From ages 15-17, Arnold swapped his horse for a bicycle ride to the station where he caught the worker's train to Maryborough to attend high school.
"I used to ride my bicycle every morning to Walligan Siding and catch the train there in the morning," he said.
"I would leave home at 6.30am, and I wouldn't leave Maryborough until after 5pm when everyone knocked off work, and I used to get home at 6.30pm."
It was during this time Arnold met his wife of 59 years, Beatrice.
"She was an excellent dancer. I thought she was elegant.

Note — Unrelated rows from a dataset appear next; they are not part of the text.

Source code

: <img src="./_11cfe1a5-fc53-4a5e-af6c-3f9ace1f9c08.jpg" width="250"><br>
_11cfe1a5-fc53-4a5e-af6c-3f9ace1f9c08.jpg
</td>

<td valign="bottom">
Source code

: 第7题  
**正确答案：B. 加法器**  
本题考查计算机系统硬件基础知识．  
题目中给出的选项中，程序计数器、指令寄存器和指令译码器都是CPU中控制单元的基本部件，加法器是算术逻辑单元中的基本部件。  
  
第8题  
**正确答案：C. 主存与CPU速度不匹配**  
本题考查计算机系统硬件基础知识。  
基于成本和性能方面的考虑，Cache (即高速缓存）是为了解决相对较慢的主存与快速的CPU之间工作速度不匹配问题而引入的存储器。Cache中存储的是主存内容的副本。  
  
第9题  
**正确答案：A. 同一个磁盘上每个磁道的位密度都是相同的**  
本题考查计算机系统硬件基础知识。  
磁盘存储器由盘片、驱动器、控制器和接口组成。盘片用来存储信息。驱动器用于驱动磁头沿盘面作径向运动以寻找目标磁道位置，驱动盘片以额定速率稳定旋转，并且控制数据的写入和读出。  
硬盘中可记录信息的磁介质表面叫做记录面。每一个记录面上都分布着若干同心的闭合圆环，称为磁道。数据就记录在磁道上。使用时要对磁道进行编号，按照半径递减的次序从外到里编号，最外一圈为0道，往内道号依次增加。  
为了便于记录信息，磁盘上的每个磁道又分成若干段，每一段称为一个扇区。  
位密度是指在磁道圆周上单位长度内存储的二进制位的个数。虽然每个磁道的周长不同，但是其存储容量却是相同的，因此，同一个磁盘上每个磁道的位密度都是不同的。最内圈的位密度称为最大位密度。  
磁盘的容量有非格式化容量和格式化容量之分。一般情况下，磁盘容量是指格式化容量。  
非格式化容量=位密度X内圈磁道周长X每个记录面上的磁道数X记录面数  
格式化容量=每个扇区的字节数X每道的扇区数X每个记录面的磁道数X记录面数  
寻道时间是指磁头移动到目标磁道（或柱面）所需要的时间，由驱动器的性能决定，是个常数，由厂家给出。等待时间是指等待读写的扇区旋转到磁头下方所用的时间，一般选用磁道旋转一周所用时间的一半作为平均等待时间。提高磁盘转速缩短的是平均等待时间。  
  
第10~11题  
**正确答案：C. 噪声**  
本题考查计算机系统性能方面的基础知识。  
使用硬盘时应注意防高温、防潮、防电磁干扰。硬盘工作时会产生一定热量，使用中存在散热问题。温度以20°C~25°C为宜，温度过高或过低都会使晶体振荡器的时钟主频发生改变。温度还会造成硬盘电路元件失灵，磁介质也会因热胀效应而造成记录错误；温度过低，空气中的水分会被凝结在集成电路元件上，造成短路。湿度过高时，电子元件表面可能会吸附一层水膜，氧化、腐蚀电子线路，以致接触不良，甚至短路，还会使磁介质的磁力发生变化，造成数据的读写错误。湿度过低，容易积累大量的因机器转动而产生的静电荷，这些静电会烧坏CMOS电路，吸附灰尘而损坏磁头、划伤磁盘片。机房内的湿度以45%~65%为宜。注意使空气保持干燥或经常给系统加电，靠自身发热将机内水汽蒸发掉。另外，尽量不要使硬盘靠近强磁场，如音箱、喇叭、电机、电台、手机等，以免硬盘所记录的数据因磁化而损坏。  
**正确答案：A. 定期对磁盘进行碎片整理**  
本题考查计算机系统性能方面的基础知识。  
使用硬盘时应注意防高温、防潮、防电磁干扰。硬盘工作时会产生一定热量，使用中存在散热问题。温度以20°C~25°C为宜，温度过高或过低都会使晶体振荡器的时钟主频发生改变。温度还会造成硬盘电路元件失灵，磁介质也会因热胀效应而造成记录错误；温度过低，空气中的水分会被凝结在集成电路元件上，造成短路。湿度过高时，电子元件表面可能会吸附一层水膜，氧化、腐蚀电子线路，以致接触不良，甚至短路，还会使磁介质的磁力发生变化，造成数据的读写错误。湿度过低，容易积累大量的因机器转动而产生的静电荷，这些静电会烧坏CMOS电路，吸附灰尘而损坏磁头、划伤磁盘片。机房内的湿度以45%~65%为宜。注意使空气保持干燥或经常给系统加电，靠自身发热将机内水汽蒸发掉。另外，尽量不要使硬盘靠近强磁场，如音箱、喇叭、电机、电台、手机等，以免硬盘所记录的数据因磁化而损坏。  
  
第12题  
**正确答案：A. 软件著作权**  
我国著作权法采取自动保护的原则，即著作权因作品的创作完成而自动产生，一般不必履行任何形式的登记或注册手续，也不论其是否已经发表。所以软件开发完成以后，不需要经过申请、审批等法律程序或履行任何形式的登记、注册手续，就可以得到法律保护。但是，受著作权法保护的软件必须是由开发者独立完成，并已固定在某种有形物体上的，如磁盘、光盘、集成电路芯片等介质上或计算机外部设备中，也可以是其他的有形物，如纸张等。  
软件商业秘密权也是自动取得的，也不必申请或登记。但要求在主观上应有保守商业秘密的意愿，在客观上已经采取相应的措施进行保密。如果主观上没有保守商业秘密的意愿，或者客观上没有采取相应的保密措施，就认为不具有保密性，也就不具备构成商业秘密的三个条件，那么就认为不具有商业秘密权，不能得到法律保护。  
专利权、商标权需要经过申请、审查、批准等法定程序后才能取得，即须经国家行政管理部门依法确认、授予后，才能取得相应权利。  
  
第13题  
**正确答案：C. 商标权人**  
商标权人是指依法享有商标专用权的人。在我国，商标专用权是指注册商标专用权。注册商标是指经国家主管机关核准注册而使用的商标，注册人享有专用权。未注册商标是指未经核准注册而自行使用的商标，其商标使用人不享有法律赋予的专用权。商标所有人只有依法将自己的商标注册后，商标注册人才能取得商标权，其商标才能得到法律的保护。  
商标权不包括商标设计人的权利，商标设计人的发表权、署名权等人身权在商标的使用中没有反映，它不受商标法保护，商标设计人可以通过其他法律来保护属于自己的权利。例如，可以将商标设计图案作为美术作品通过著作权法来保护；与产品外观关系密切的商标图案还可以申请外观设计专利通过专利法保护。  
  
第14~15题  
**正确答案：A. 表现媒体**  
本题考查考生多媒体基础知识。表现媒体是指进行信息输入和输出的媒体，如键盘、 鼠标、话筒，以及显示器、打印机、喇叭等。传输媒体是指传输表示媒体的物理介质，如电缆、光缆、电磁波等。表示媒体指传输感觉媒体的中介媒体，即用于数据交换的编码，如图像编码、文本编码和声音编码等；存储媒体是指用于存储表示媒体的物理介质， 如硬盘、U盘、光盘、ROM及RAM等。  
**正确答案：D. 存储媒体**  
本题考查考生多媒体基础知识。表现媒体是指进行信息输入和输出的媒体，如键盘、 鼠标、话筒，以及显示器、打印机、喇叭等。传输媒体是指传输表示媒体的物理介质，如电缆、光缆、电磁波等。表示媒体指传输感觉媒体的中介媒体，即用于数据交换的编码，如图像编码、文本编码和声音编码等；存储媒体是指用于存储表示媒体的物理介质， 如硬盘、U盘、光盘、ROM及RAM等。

She was tall and slim and the opposite to me, I was a bit pudgy," he laughed.
"Saturday night was a traditional night out.
"Mum, dad and I used to go down to the pictures at Central Theatre, next door to the Beach House (Hotel), and I would walk from there to Pialba to the dance at Memorial Hall.
"And there was no road then, it was just a dirt track with a foot bridge over Tuan Creek.
"Then as soon as the pictures finished, mum and dad would drive up to the dance and stand at the door waiting for me."
After high school Arnold and his eldest brother stayed on the family farm, running dairy cattle and growing sugar cane and pineapples.
"It was a joint family enterprise until my dad had a nasty accident in the dairy and had to have brain surgery and was never quite the same," he said.
"The dairying started off with my mother milking for the family and sending off our surplus cream to the butter factory in Maryborough.
"When they started the pasteurised milk, we started on that, and by the time we were finished we had the biggest milk quota in Maryborough."
He married his sweetheart Beatrice on his 22nd birthday on April 17, 1959.
They lived in a house opposite Dundowran Hall which they called Carrefour, French for "crossroads".
Arnold and Beatrice had four children, Kristine, Peter, Stephen and Helen.
"We lived in that house until 1982, when we built on the farm," he said.
"My parents were getting older and I did a lot travelling to and from the farm and I was never home.
"You couldn't imagine just how much B has done in our lifetime.
"I was full time on the farm, so I had never done a thing in the house.
"B used to look after the children, do all their sewing, cooking, she was a fantastic crafts-person, I don't know how she had the time.
"I hadn't ironed a shirt until four years ago."
In May 1986, The Bob Hawke government primary industries minister John Kerin introduced the Dairy Produce Bill, which abolished the large subsidy dairy farmers received from the government.
The fallout from the dairy reconstruction, as Arnold calls it, ended his 36-year career as a dairy farmer.
"We ended it on May 1, 1991," he said.
"It was very emotional the day I walked into the butter factory to tell them I was finishing dairying.
"I had two sons and I asked them if they wanted to take over, and I would have assisted them, but they had the brains to decide it wasn't the best outlook for their future.
"For 36 years I was working seven days a week and I was a bit embarrassed when we sold our quota, I was still relatively young, I was in my early 50s.
"We still had cattle to look after, but basically, we were free agents and that's when we had the opportunity to travel overseas.
"We had a bit of a windfall where we could go on three overseas trips.
"Not that we intended to, we intended to travel Australia, although we had done a lot of travelling with Masonic orders.
"At that time, B was very interested in the Order of the Eastern Star - which is a lady's offshoot of the Masonic Lodge.
"And they had trips over to USA and a Masonic trip over to Scotland and Europe."
Devastatingly Beatrice was diagnosed with Parkinson's disease in 2005.
"We came to Hervey Bay in 2011," Arnold said.
"When B was diagnosed, the housing on the farm wasn't really suitable.
"I always had a bit of a problem, that if we went to a retirement centre in town after spending 70 years in the bush, it would be like an ants' nest, but it was beautiful and a gradual change."